Thomas Cromwell (1485-28 July 1540) was Chancellor of the Exchequer from 1533 to 1540, Principal Secretary from 1534 to 1540, Master of the Rolls from 1534 to 1536, Lord Privy Seal from 1536 to 1540, Governor of the Isle of Wight from 1538 to 1540, and Lord Great Chamberlain in 1540. He was an important chief minister under King Henry VIII of England during the Tudor period in England, but he was executed in 1540 for suggesting Anne of Cleves as a wife for King Henry.
Biography[]
Thomas Cromwell was born in Putney, Surrey in 1485 to a family of obscure stock. Cromwell fought as a mercenary in the Italian Wars, fighting for the Kingdom of France at the Battle of Garigliano in 1503. He later lived in the Low Countries, learning several languages while living among the merchants there. Cromwell became involved with the Catholic Church as a minor official, leading to Cromwell leading an embassy to Rome in 1517 and 1518. By 1520, he was well-established in the mercantile and legal circles of London, and he entered the House of Commons in 1523 as a burgess. From 1516 to 1530, he was a member of Cardinal Thomas Wolsey's household, and he became his secretary in 1529. Despite serving a Catholic cardinal, he secretly held reformist views. He gave the William Tyndale book The Obedience of a Christian Man to Anne Boleyn, and King Henry VIII of England used the book as rationale to justify his split from the church.
After Wolsey's downfall, he was elected to Parliament and entered King Henry's favor; King Henry appointed him to various positions at his court during the 1530s, and he served as his chief minister. Cromwell helped to engineer an annullment of the king's marriage to Catherine of Aragon so that he could lawfully marry Anne Boleyn, and he charted an evangelical and reformist course for the Church of England in reaction to the breakdown of relations between Henry and the Catholic Church.
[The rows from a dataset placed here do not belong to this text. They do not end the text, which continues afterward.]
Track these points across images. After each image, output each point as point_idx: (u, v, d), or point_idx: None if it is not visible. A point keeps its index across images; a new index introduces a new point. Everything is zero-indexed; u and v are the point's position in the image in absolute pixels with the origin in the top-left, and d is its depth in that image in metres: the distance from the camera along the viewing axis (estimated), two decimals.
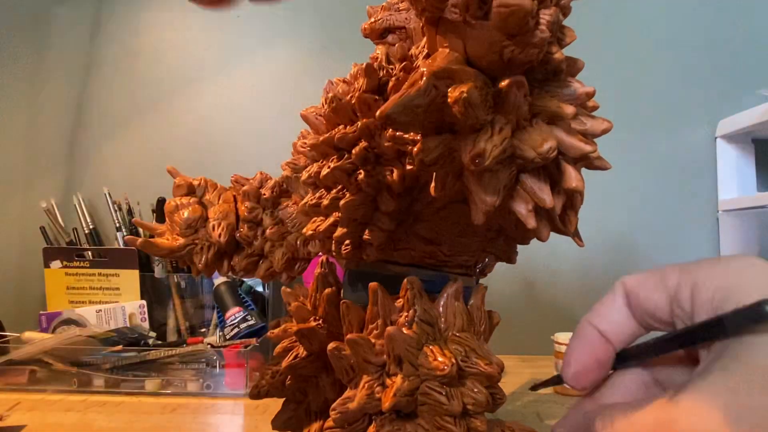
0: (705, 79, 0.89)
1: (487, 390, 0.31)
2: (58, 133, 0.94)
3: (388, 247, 0.34)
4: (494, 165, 0.24)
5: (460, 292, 0.33)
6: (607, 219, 0.89)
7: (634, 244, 0.88)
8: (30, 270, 0.90)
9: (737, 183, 0.85)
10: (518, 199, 0.26)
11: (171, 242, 0.39)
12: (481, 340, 0.33)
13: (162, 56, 0.94)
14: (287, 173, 0.41)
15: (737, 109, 0.82)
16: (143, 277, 0.80)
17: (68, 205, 0.89)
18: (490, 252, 0.36)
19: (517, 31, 0.22)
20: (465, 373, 0.31)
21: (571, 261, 0.88)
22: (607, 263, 0.88)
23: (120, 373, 0.64)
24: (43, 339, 0.67)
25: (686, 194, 0.88)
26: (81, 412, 0.56)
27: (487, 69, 0.24)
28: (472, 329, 0.33)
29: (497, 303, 0.86)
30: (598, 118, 0.28)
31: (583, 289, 0.88)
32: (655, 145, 0.89)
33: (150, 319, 0.79)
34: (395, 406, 0.29)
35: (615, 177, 0.90)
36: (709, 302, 0.20)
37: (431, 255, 0.34)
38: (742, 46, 0.89)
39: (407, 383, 0.29)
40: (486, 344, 0.34)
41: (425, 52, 0.29)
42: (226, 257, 0.39)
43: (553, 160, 0.26)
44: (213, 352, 0.64)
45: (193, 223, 0.38)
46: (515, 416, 0.57)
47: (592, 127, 0.29)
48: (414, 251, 0.34)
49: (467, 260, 0.35)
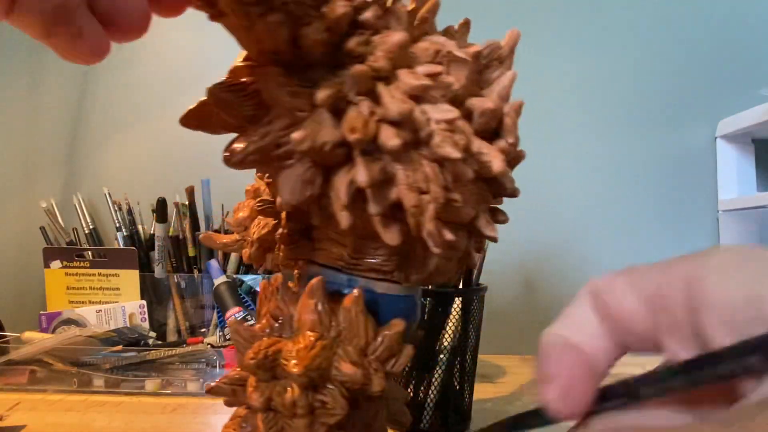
0: (705, 79, 0.89)
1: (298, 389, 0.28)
2: (58, 133, 0.94)
3: (308, 247, 0.34)
4: (259, 159, 0.25)
5: (316, 291, 0.30)
6: (607, 219, 0.89)
7: (635, 243, 0.88)
8: (30, 270, 0.90)
9: (737, 183, 0.85)
10: (332, 198, 0.25)
11: (228, 238, 0.44)
12: (334, 343, 0.30)
13: (163, 56, 0.94)
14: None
15: (737, 109, 0.82)
16: (143, 277, 0.80)
17: (68, 205, 0.89)
18: (402, 256, 0.32)
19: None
20: (277, 370, 0.29)
21: (571, 261, 0.88)
22: (607, 263, 0.88)
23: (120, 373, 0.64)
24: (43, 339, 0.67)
25: (686, 194, 0.88)
26: (81, 412, 0.56)
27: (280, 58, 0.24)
28: (325, 331, 0.30)
29: (498, 303, 0.87)
30: (396, 98, 0.25)
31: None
32: (655, 145, 0.89)
33: (150, 319, 0.79)
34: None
35: (615, 177, 0.90)
36: (729, 308, 0.14)
37: (339, 257, 0.32)
38: (742, 46, 0.89)
39: (238, 375, 0.31)
40: (351, 347, 0.29)
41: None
42: (269, 252, 0.42)
43: (348, 153, 0.25)
44: (213, 352, 0.65)
45: (243, 222, 0.42)
46: None
47: (389, 111, 0.24)
48: (328, 252, 0.33)
49: (382, 264, 0.32)
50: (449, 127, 0.25)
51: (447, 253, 0.31)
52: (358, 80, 0.25)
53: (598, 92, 0.89)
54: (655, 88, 0.89)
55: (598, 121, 0.89)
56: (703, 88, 0.89)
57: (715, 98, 0.89)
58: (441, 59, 0.27)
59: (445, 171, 0.26)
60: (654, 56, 0.89)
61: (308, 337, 0.28)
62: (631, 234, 0.88)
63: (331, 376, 0.28)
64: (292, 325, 0.31)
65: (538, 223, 0.89)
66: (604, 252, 0.88)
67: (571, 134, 0.89)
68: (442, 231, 0.26)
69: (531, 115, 0.99)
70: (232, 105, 0.27)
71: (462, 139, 0.26)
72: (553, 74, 0.90)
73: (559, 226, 0.89)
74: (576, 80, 0.89)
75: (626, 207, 0.89)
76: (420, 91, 0.25)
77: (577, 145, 0.89)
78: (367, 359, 0.29)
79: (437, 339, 0.52)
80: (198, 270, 0.82)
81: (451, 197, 0.26)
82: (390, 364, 0.30)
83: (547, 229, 0.89)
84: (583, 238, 0.89)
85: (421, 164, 0.25)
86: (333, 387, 0.28)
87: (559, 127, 0.90)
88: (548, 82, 0.90)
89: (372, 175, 0.24)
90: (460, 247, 0.30)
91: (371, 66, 0.25)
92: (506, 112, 0.30)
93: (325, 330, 0.29)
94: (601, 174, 0.89)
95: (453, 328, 0.52)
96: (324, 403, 0.28)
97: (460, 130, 0.26)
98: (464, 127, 0.26)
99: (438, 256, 0.31)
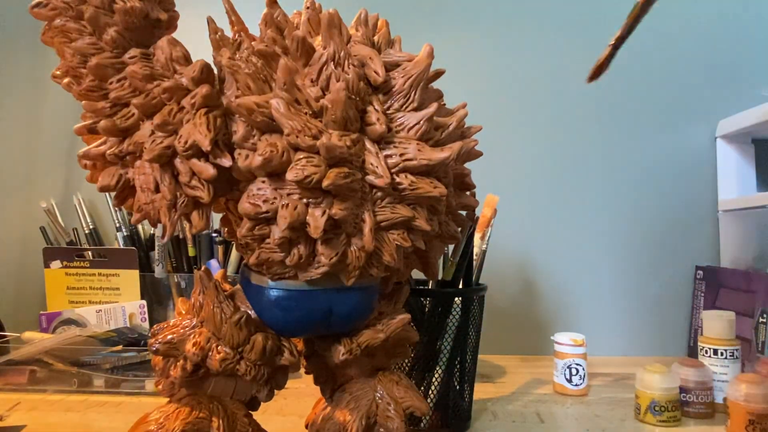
0: (705, 79, 0.89)
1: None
2: (58, 133, 0.94)
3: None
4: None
5: (195, 283, 0.39)
6: (607, 219, 0.89)
7: (635, 244, 0.88)
8: (30, 270, 0.90)
9: (737, 183, 0.85)
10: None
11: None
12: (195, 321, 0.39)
13: None
14: None
15: (737, 109, 0.82)
16: (143, 277, 0.80)
17: (68, 205, 0.89)
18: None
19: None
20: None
21: (571, 261, 0.88)
22: (607, 263, 0.88)
23: (120, 373, 0.64)
24: (43, 339, 0.67)
25: (686, 194, 0.88)
26: (81, 412, 0.56)
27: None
28: (195, 314, 0.39)
29: (498, 303, 0.87)
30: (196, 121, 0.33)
31: (583, 289, 0.88)
32: (655, 145, 0.89)
33: (150, 319, 0.79)
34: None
35: (615, 177, 0.90)
36: None
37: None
38: (742, 46, 0.89)
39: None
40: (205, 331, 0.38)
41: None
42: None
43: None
44: None
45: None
46: (515, 416, 0.57)
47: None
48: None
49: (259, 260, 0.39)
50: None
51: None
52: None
53: (598, 92, 0.89)
54: (655, 88, 0.89)
55: (599, 121, 0.89)
56: (703, 88, 0.89)
57: (715, 98, 0.89)
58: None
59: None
60: (654, 56, 0.89)
61: (177, 319, 0.39)
62: (632, 233, 0.88)
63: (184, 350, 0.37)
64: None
65: (538, 223, 0.89)
66: (604, 252, 0.88)
67: (571, 134, 0.89)
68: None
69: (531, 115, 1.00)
70: None
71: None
72: (553, 74, 0.90)
73: (559, 226, 0.89)
74: (576, 80, 0.89)
75: (626, 206, 0.89)
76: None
77: (577, 145, 0.89)
78: (216, 343, 0.37)
79: (437, 339, 0.52)
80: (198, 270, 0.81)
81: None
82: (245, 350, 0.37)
83: (547, 229, 0.89)
84: (583, 238, 0.88)
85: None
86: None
87: (559, 127, 0.90)
88: (548, 82, 0.90)
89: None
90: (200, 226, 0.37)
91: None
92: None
93: (196, 315, 0.38)
94: (601, 174, 0.88)
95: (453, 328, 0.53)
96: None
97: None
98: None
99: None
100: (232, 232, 0.40)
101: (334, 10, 0.34)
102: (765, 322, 0.67)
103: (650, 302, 0.88)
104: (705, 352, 0.59)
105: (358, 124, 0.33)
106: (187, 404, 0.38)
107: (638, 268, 0.88)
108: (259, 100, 0.32)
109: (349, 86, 0.33)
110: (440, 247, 0.42)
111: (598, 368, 0.76)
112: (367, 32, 0.37)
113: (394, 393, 0.40)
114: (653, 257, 0.88)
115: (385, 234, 0.35)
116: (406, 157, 0.34)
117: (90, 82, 0.33)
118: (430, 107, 0.34)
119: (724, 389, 0.57)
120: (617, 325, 0.88)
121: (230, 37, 0.37)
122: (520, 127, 0.90)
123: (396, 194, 0.34)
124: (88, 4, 0.32)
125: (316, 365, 0.43)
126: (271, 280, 0.37)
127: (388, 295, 0.42)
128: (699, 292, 0.84)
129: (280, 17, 0.36)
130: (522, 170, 0.90)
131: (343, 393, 0.41)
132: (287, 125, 0.32)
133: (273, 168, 0.32)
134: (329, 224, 0.32)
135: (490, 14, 0.91)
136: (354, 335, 0.39)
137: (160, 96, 0.33)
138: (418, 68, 0.35)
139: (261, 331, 0.38)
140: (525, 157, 0.90)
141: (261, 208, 0.33)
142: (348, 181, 0.32)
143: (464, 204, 0.42)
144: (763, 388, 0.50)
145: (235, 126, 0.33)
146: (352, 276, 0.35)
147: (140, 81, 0.33)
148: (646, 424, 0.55)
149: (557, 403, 0.62)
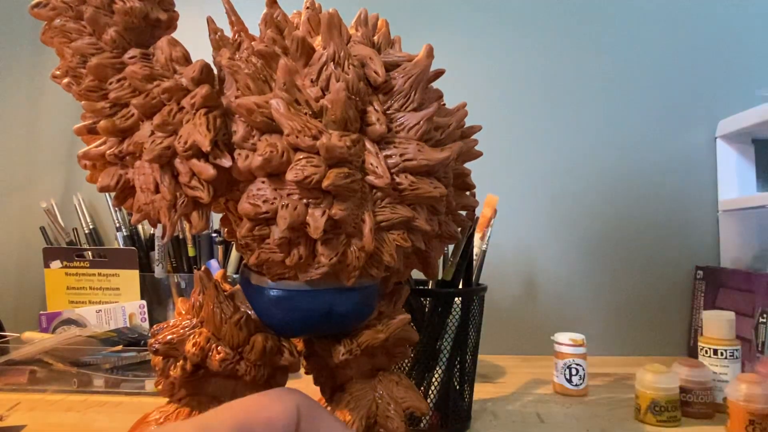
0: (705, 79, 0.89)
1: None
2: (58, 133, 0.94)
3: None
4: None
5: (195, 282, 0.39)
6: (607, 219, 0.89)
7: (635, 244, 0.88)
8: (30, 270, 0.90)
9: (737, 183, 0.85)
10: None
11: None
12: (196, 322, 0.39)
13: None
14: None
15: (737, 109, 0.82)
16: (143, 277, 0.80)
17: (68, 205, 0.89)
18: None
19: None
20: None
21: (571, 261, 0.88)
22: (607, 263, 0.88)
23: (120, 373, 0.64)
24: (43, 339, 0.67)
25: (686, 194, 0.88)
26: (81, 412, 0.56)
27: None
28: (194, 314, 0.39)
29: (498, 303, 0.87)
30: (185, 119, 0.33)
31: (583, 289, 0.88)
32: (655, 145, 0.89)
33: (150, 319, 0.79)
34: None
35: (615, 176, 0.90)
36: None
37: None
38: (742, 46, 0.89)
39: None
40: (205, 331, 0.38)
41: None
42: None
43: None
44: None
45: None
46: (515, 416, 0.57)
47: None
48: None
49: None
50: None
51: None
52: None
53: (598, 93, 0.89)
54: (656, 89, 0.89)
55: (599, 121, 0.89)
56: (703, 88, 0.89)
57: (715, 98, 0.89)
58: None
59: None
60: (654, 56, 0.89)
61: (177, 320, 0.39)
62: (632, 233, 0.88)
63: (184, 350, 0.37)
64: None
65: (538, 223, 0.89)
66: (603, 251, 0.88)
67: (571, 134, 0.89)
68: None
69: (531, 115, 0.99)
70: None
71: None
72: (554, 74, 0.90)
73: (559, 225, 0.89)
74: (576, 80, 0.89)
75: (626, 206, 0.89)
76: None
77: (577, 145, 0.89)
78: (216, 343, 0.37)
79: (437, 339, 0.52)
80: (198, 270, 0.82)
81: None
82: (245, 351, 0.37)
83: (547, 229, 0.89)
84: (583, 238, 0.88)
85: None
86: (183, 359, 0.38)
87: (559, 127, 0.90)
88: (548, 82, 0.90)
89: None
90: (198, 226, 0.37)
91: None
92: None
93: (196, 315, 0.38)
94: (601, 174, 0.88)
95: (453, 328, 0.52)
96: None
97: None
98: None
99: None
100: (232, 233, 0.40)
101: (333, 10, 0.34)
102: (765, 322, 0.67)
103: (650, 302, 0.88)
104: (705, 352, 0.59)
105: (358, 125, 0.33)
106: (187, 404, 0.38)
107: (638, 268, 0.88)
108: (259, 100, 0.32)
109: (349, 86, 0.33)
110: (440, 247, 0.42)
111: (598, 368, 0.76)
112: (366, 32, 0.37)
113: (394, 393, 0.40)
114: (653, 257, 0.88)
115: (385, 234, 0.35)
116: (406, 157, 0.34)
117: (90, 83, 0.33)
118: (430, 107, 0.34)
119: (724, 389, 0.57)
120: (617, 325, 0.88)
121: (230, 37, 0.37)
122: (519, 127, 0.90)
123: (396, 194, 0.34)
124: (88, 5, 0.32)
125: (316, 365, 0.43)
126: (271, 281, 0.37)
127: (388, 295, 0.42)
128: (699, 292, 0.84)
129: (280, 17, 0.36)
130: (522, 170, 0.90)
131: (343, 393, 0.41)
132: (287, 125, 0.32)
133: (273, 168, 0.32)
134: (329, 225, 0.32)
135: (489, 14, 0.91)
136: (354, 335, 0.39)
137: (160, 96, 0.33)
138: (418, 68, 0.35)
139: (261, 331, 0.38)
140: (525, 157, 0.90)
141: (261, 209, 0.33)
142: (348, 182, 0.32)
143: (464, 204, 0.42)
144: (763, 388, 0.50)
145: (235, 126, 0.33)
146: (352, 276, 0.35)
147: (140, 81, 0.33)
148: (646, 424, 0.55)
149: (557, 403, 0.62)
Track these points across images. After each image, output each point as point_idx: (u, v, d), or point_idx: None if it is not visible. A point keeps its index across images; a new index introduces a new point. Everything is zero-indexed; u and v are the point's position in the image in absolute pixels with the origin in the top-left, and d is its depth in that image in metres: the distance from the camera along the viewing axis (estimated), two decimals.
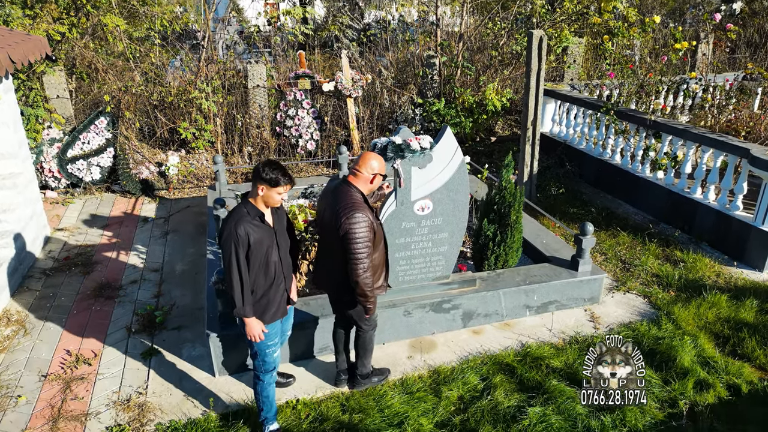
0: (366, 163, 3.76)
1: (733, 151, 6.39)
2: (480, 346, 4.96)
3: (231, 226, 3.39)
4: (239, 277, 3.45)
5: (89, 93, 9.97)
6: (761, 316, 5.24)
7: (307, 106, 9.75)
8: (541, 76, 7.41)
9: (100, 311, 5.57)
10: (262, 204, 3.51)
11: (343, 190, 3.75)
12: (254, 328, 3.62)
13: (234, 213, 3.47)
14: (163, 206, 8.36)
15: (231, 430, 3.96)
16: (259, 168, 3.40)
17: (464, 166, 4.77)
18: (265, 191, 3.43)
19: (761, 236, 6.09)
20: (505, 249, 5.51)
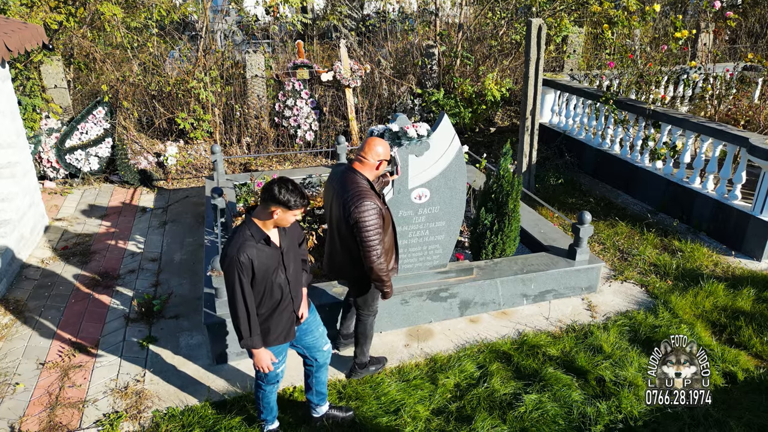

During his rise to power, Cromwell made several enemies, including Anne Boleyn, a former ally. He played a prominent role in her downfall, and he soon found himself becoming an enemy of Charles Brandon, 1st Duke of Suffolk. In 1536, he oversaw the brutal suppression of the Pilgrimage of Grace uprising in Yorkshire, ordering for the Duke of Suffolk to be more brutal. The occurrence of the uprising was one of the causes of Cromwell's fall from grace, as his failure to detect hostility towards his anti-clerical reforms led to the bloodbath.
Downfall[]
Cromwell faced his downfall during Henry's period of seclusion following the death of his wife, Jane Seymour, as he insisted that he be given loco parentis over Henry's young son, the future King Edward VI of England. He made a further error when he suggested the unattractive Anne of Cleves as a wife for King Henry, who divorced her not long after she arrived in England. Cromwell was arraigned under a bill of attainder and was executed for treason and heresy on 28 July 1540, a decision that King Henry later came to regret due to Cromwell's importance at his court. The beheading was botched, as the executioner was hung-over from drinking with Sir Francis Bryan the night before; he was hacked away at several times before he was finally beheaded. The great-grandson of Thomas' nephew Richard, Oliver Cromwell, would later lead England himself.